Reputation: 3051
I am trying to use logistic regression to classify message into 'spam' or 'ham'. I used data source from http://archive.ics.uci.edu/ ml/datasets/SMS+Spam+Collection And I found that TFIDF is the right way to get features from text so I used the TfidfVectorizer from scikit learn and here is my code :
msg_df = pd.read_csv('data/sms', delimiter='\t', header = None)
X_train_data, X_test_data, y_train_data, y_test_data = train_test_split(msg_df[1],msg_df[0])
sms_vectorizer = TfidfVectorizer()
X_train_vector = sms_vectorizer.fit_transform(X_train_data)
X_test_vector = sms_vectorizer.transform(X_test_data)
classifier = LogisticRegression()
classifier.fit(X_train_vector, y_train_data)
sms_predictions = classifier.predict(X_test_vector)
print sms_predictions
for i, prediction in enumerate(sms_predictions[:5]):
print 'Prediction: %s. Message: %s' % (prediction, X_test_data[i])
KeyError Traceback (most recent call last)
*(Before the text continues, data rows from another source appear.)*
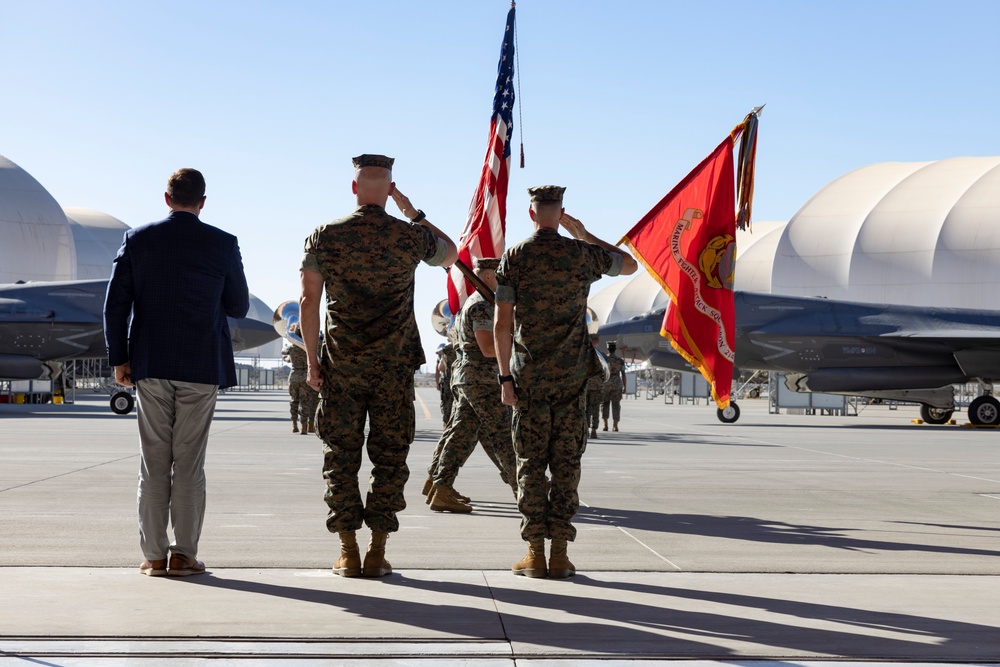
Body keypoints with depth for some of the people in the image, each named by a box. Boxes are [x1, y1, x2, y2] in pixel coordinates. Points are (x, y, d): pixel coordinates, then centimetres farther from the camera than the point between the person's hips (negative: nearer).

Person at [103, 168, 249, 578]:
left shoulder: (137, 240, 1)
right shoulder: (222, 245, -2)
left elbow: (115, 304, -1)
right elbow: (239, 308, 5)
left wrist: (119, 359, 5)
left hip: (150, 366, 1)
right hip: (201, 367, -1)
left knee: (154, 462, 6)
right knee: (189, 463, 3)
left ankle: (154, 555, 7)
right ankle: (183, 555, 4)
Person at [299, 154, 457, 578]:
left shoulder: (324, 236, -1)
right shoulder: (411, 237, -3)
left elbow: (308, 300, -2)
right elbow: (450, 255, 19)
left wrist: (312, 361, 4)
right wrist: (414, 213, 20)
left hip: (340, 365, 1)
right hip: (394, 367, 0)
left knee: (341, 457, 7)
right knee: (389, 457, 6)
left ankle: (348, 554, 7)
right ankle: (377, 552, 6)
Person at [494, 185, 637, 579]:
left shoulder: (513, 258, -2)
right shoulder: (583, 254, 1)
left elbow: (502, 325, -5)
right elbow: (630, 265, 22)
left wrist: (505, 377, 1)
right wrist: (583, 234, 25)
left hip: (528, 376, -1)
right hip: (572, 374, 1)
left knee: (531, 463, 3)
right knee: (566, 461, 4)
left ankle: (535, 554, 2)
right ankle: (559, 553, 3)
<ipython-input-19-b5f57158f320> in <module>()
4 print sms_predictions
5 for i, prediction in enumerate(sms_predictions[:5]):
----> 6 print 'Prediction: %s. Message: %s' % (prediction, X_test_data[i])
/usr/local/lib/python2.7/dist-packages/pandas/core/series.pyc in __getitem__(self, key)
555 def __getitem__(self, key):
556 try:
--> 557 result = self.index.get_value(self, key)
558
559 if not np.isscalar(result):
/usr/local/lib/python2.7/dist-packages/pandas/core/index.pyc in get_value(self, series, key)
1788
1789 try:
-> 1790 return self._engine.get_value(s, k)
1791 except KeyError as e1:
1792 if len(self) > 0 and self.inferred_type in ['integer','boolean']:
/usr/local/lib/python2.7/dist-packages/pandas/index.so in pandas.index.IndexEngine.get_value (pandas/index.c:3204)()
/usr/local/lib/python2.7/dist-packages/pandas/index.so in pandas.index.IndexEngine.get_value (pandas/index.c:2903)()
/usr/local/lib/python2.7/dist-packages/pandas/index.so in pandas.index.IndexEngine.get_loc (pandas/index.c:3843)()
/usr/local/lib/python2.7/dist-packages/pandas/hashtable.so in pandas.hashtable.Int64HashTable.get_item (pandas/hashtable.c:6525)()
/usr/local/lib/python2.7/dist-packages/pandas/hashtable.so in pandas.hashtable.Int64HashTable.get_item (pandas/hashtable.c:6463)()
KeyError: 0
Upvotes: 1
Views: 1529
Reputation: 25629
Start with this:
print sms_predictions
for i, prediction in enumerate(sms_predictions[:5]):
print i, prediction
#print 'Prediction: %s. Message: %s' % (prediction, X_test_data[i])
Upvotes: 2